- **Задание**:
Укажите, в скольких строках записей встречается строка «arguments» с учетом регистра. В ответе дайте только число.

─── Записи для задания

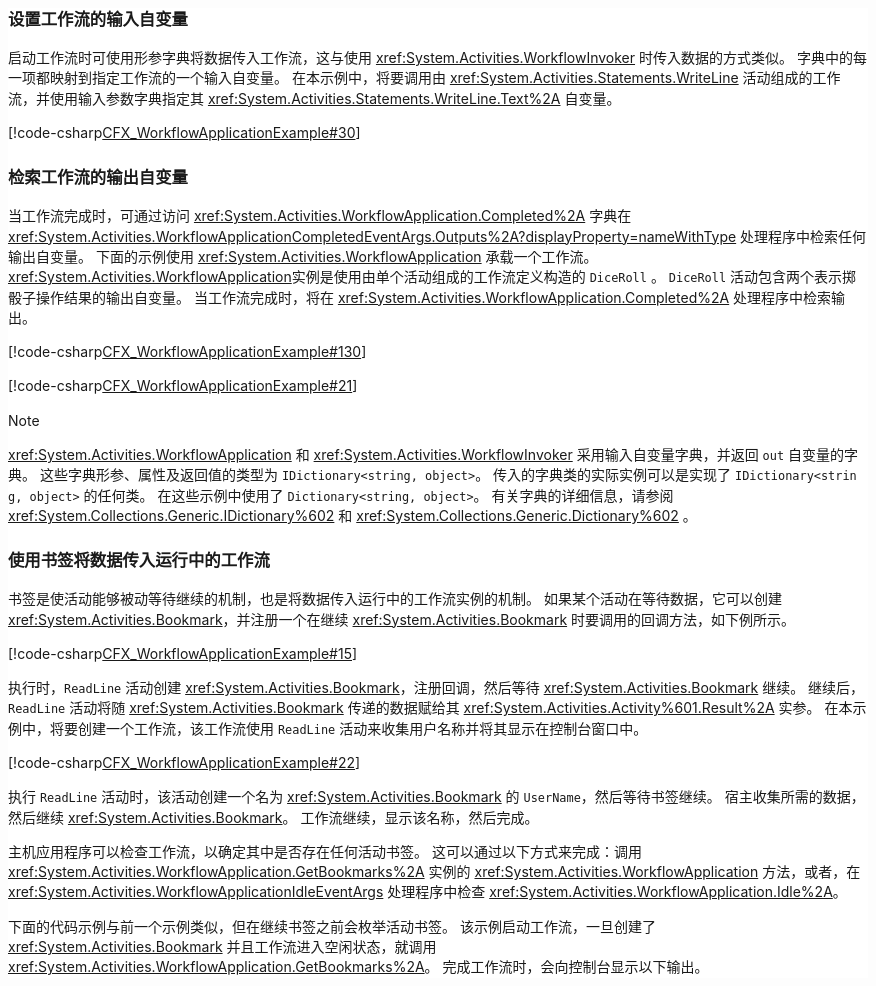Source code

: ### <a name="setting-input-arguments-of-a-workflow"></a>设置工作流的输入自变量  

 启动工作流时可使用形参字典将数据传入工作流，这与使用 <xref:System.Activities.WorkflowInvoker> 时传入数据的方式类似。 字典中的每一项都映射到指定工作流的一个输入自变量。 在本示例中，将要调用由 <xref:System.Activities.Statements.WriteLine> 活动组成的工作流，并使用输入参数字典指定其 <xref:System.Activities.Statements.WriteLine.Text%2A> 自变量。  
  
 [!code-csharp[CFX_WorkflowApplicationExample#30](~/samples/snippets/csharp/VS_Snippets_CFX/cfx_workflowapplicationexample/cs/program.cs#30)]  
  
### <a name="retrieving-output-arguments-of-a-workflow"></a>检索工作流的输出自变量  

 当工作流完成时，可通过访问 <xref:System.Activities.WorkflowApplication.Completed%2A> 字典在 <xref:System.Activities.WorkflowApplicationCompletedEventArgs.Outputs%2A?displayProperty=nameWithType> 处理程序中检索任何输出自变量。 下面的示例使用 <xref:System.Activities.WorkflowApplication> 承载一个工作流。 <xref:System.Activities.WorkflowApplication>实例是使用由单个活动组成的工作流定义构造的 `DiceRoll` 。 `DiceRoll` 活动包含两个表示掷骰子操作结果的输出自变量。 当工作流完成时，将在 <xref:System.Activities.WorkflowApplication.Completed%2A> 处理程序中检索输出。  
  
 [!code-csharp[CFX_WorkflowApplicationExample#130](~/samples/snippets/csharp/VS_Snippets_CFX/cfx_workflowapplicationexample/cs/program.cs#130)]  
  
 [!code-csharp[CFX_WorkflowApplicationExample#21](~/samples/snippets/csharp/VS_Snippets_CFX/cfx_workflowapplicationexample/cs/program.cs#21)]  
  
> [!NOTE]
> <xref:System.Activities.WorkflowApplication> 和 <xref:System.Activities.WorkflowInvoker> 采用输入自变量字典，并返回 `out` 自变量的字典。 这些字典形参、属性及返回值的类型为 `IDictionary<string, object>`。 传入的字典类的实际实例可以是实现了 `IDictionary<string, object>` 的任何类。 在这些示例中使用了 `Dictionary<string, object>`。 有关字典的详细信息，请参阅 <xref:System.Collections.Generic.IDictionary%602> 和 <xref:System.Collections.Generic.Dictionary%602> 。  
  
### <a name="passing-data-into-a-running-workflow-using-bookmarks"></a>使用书签将数据传入运行中的工作流  

 书签是使活动能够被动等待继续的机制，也是将数据传入运行中的工作流实例的机制。 如果某个活动在等待数据，它可以创建 <xref:System.Activities.Bookmark>，并注册一个在继续 <xref:System.Activities.Bookmark> 时要调用的回调方法，如下例所示。  
  
 [!code-csharp[CFX_WorkflowApplicationExample#15](~/samples/snippets/csharp/VS_Snippets_CFX/cfx_workflowapplicationexample/cs/program.cs#15)]  
  
 执行时，`ReadLine` 活动创建 <xref:System.Activities.Bookmark>，注册回调，然后等待 <xref:System.Activities.Bookmark> 继续。 继续后，`ReadLine` 活动将随 <xref:System.Activities.Bookmark> 传递的数据赋给其 <xref:System.Activities.Activity%601.Result%2A> 实参。 在本示例中，将要创建一个工作流，该工作流使用 `ReadLine` 活动来收集用户名称并将其显示在控制台窗口中。  
  
 [!code-csharp[CFX_WorkflowApplicationExample#22](~/samples/snippets/csharp/VS_Snippets_CFX/cfx_workflowapplicationexample/cs/program.cs#22)]  
  
 执行 `ReadLine` 活动时，该活动创建一个名为 <xref:System.Activities.Bookmark> 的 `UserName`，然后等待书签继续。 宿主收集所需的数据，然后继续 <xref:System.Activities.Bookmark>。 工作流继续，显示该名称，然后完成。  
  
 主机应用程序可以检查工作流，以确定其中是否存在任何活动书签。 这可以通过以下方式来完成：调用 <xref:System.Activities.WorkflowApplication.GetBookmarks%2A> 实例的 <xref:System.Activities.WorkflowApplication> 方法，或者，在 <xref:System.Activities.WorkflowApplicationIdleEventArgs> 处理程序中检查 <xref:System.Activities.WorkflowApplication.Idle%2A>。  
  
 下面的代码示例与前一个示例类似，但在继续书签之前会枚举活动书签。 该示例启动工作流，一旦创建了 <xref:System.Activities.Bookmark> 并且工作流进入空闲状态，就调用 <xref:System.Activities.WorkflowApplication.GetBookmarks%2A>。 完成工作流时，会向控制台显示以下输出。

──────

- **Ответ к заданию**:
2